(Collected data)
___

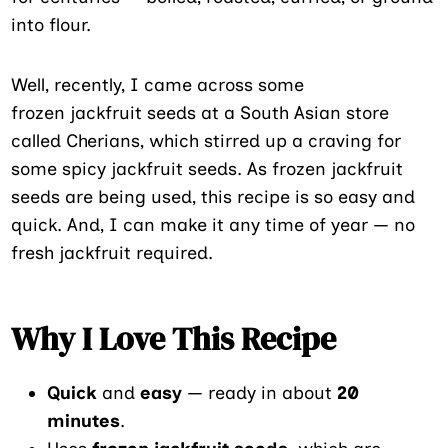
into flour.
Well, recently, I came across some
frozen jackfruit seeds at a South Asian store
called Cherians, which stirred up a craving for
some spicy jackfruit seeds. As frozen jackfruit
seeds are being used, this recipe is so easy and
quick. And, I can make it any time of year — no
fresh jackfruit required.
Why I Love This Recipe
Quick
and
easy
— ready in about
20
minutes
.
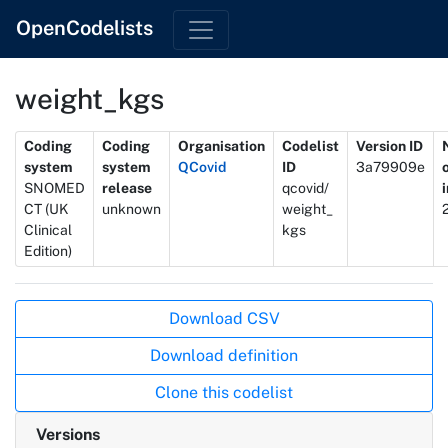
OpenCodelists
weight_kgs
Metadata
Coding
Coding
Organisation
Codelist
Version ID
system
system
QCovid
ID
3a79909e
SNOMED
release
qcovid/
CT (UK
unknown
weight_
Clinical
kgs
Edition)
Actions
Download CSV
Download definition
Clone this codelist
Versions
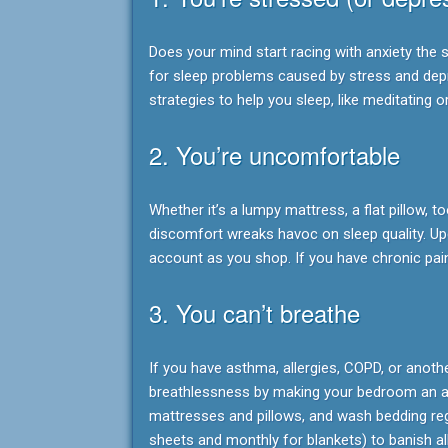
Does your mind start racing with anxiety the s
for sleep problems caused by stress and depre
strategies to help you sleep, like meditating o
2. You’re uncomfortable
Whether it’s a lumpy mattress, a flat pillow,
discomfort wreaks havoc on sleep quality. U
account as you shop. If you have chronic pai
3. You can’t breathe
If you have asthma, allergies, COPD, or anoth
breathlessness by making your bedroom an all
mattresses and pillows, and wash bedding reg
sheets and monthly for blankets) to banish al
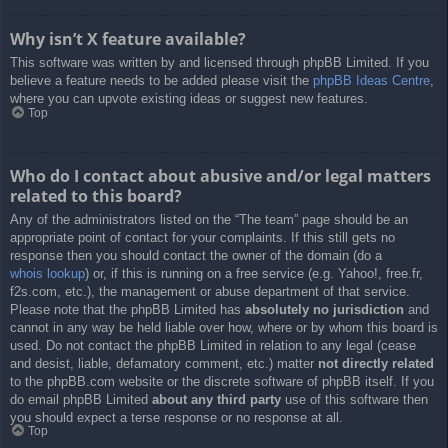
Why isn’t X feature available?
This software was written by and licensed through phpBB Limited. If you
believe a feature needs to be added please visit the
phpBB Ideas Centre
,
where you can upvote existing ideas or suggest new features.
Top
Who do I contact about abusive and/or legal matters
related to this board?
Any of the administrators listed on the “The team” page should be an
appropriate point of contact for your complaints. If this still gets no
response then you should contact the owner of the domain (do a
whois lookup
) or, if this is running on a free service (e.g. Yahoo!, free.fr,
f2s.com, etc.), the management or abuse department of that service.
Please note that the phpBB Limited has
absolutely no jurisdiction
and
cannot in any way be held liable over how, where or by whom this board is
used. Do not contact the phpBB Limited in relation to any legal (cease
and desist, liable, defamatory comment, etc.) matter
not directly related
to the phpBB.com website or the discrete software of phpBB itself. If you
do email phpBB Limited
about any third party
use of this software then
you should expect a terse response or no response at all.
Top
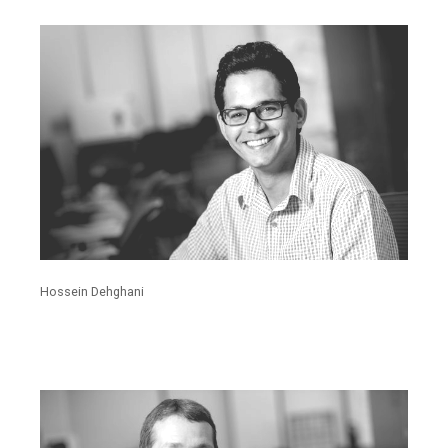
Hossein Dehghani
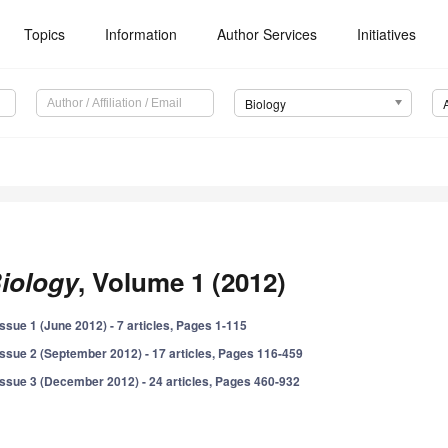
Topics
Information
Author Services
Initiatives
Biology
iology
, Volume 1 (2012)
Issue 1 (June 2012) - 7 articles, Pages 1-115
Issue 2 (September 2012) - 17 articles, Pages 116-459
Issue 3 (December 2012) - 24 articles, Pages 460-932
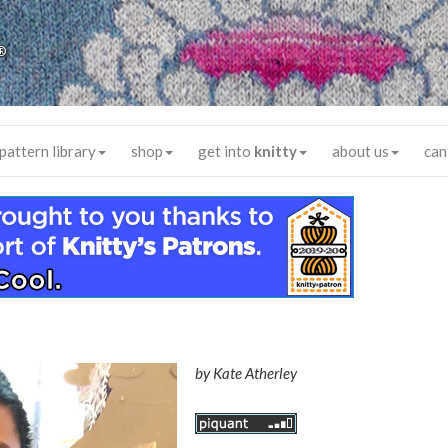
®
pattern library
shop
get into
knitty
about us
can
by
Kate Atherley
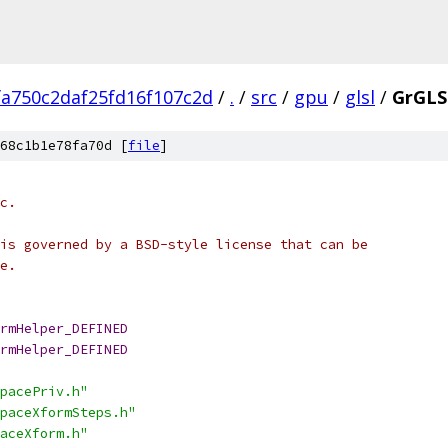
fa750c2daf25fd16f107c2d
/
.
/
src
/
gpu
/
glsl
/
GrGLS
68c1b1e78fa70d [
file
]
c.
is governed by a BSD-style license that can be
e.
rmHelper_DEFINED
rmHelper_DEFINED
pacePriv.h"
paceXformSteps.h"
aceXform.h"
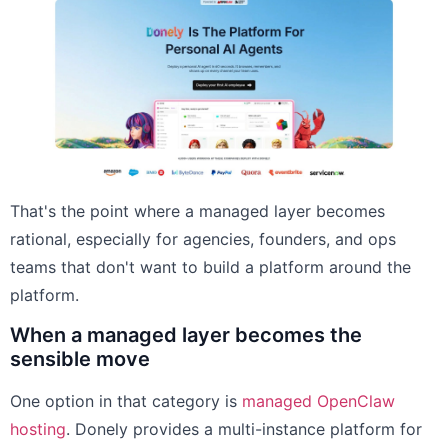
That's the point where a managed layer becomes
rational, especially for agencies, founders, and ops
teams that don't want to build a platform around the
platform.
When a managed layer becomes the
sensible move
One option in that category is
managed OpenClaw
hosting
. Donely provides a multi-instance platform for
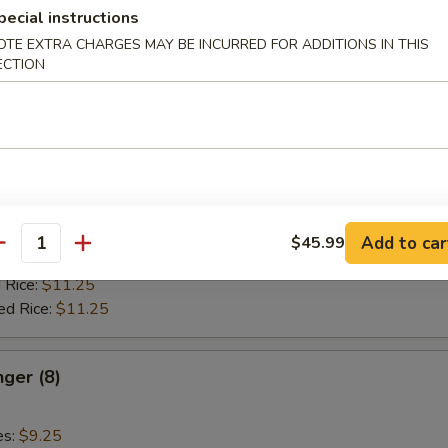
ied Rice:
$11.25
pecial instructions
 Rice:
$11.75
OTE EXTRA CHARGES MAY BE INCURRED FOR ADDITIONS IN THIS
ed Rice:
$11.75
ECTION
Stick (4)
es:
$9.25
:
$9.25
 Rice:
$10.25
Add to car
$45.99
antity
ied Rice:
$10.25
 Rice:
$11.25
ed Rice:
$11.25
nger (8)
es:
$9.25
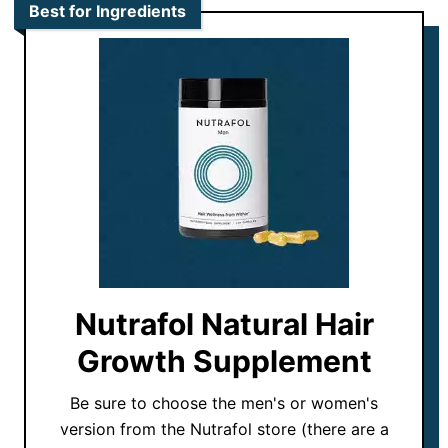
Best for Ingredients
Nutrafol Natural Hair
Growth Supplement
Be sure to choose the men's or women's
version from the Nutrafol store (there are a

___

- Exercise goal
Copy out the stretch from the line containing "fa750c2daf25fd16f107c2d" through the end of the rows, changing "managed layer" to "hosted layer" and leaving everything else untouched. Leave the pictures out of your answer.

- Response box
fa750c2daf25fd16f107c2d
/
.
/
src
/
gpu
/
glsl
/
GrGLS
68c1b1e78fa70d [
file
]
c.
is governed by a BSD-style license that can be
e.
rmHelper_DEFINED
rmHelper_DEFINED
pacePriv.h"
paceXformSteps.h"
aceXform.h"
That's the point where a hosted layer becomes
rational, especially for agencies, founders, and ops
teams that don't want to build a platform around the
platform.
When a hosted layer becomes the
sensible move
One option in that category is
managed OpenClaw
hosting
. Donely provides a multi-instance platform for
ied Rice:
$11.25
pecial instructions
 Rice:
$11.75
OTE EXTRA CHARGES MAY BE INCURRED FOR ADDITIONS IN THIS
ed Rice:
$11.75
ECTION
Stick (4)
es:
$9.25
:
$9.25
 Rice:
$10.25
Add to car
$45.99
antity
ied Rice:
$10.25
 Rice:
$11.25
ed Rice:
$11.25
nger (8)
es:
$9.25
Best for Ingredients
Nutrafol Natural Hair
Growth Supplement
Be sure to choose the men's or women's
version from the Nutrafol store (there are a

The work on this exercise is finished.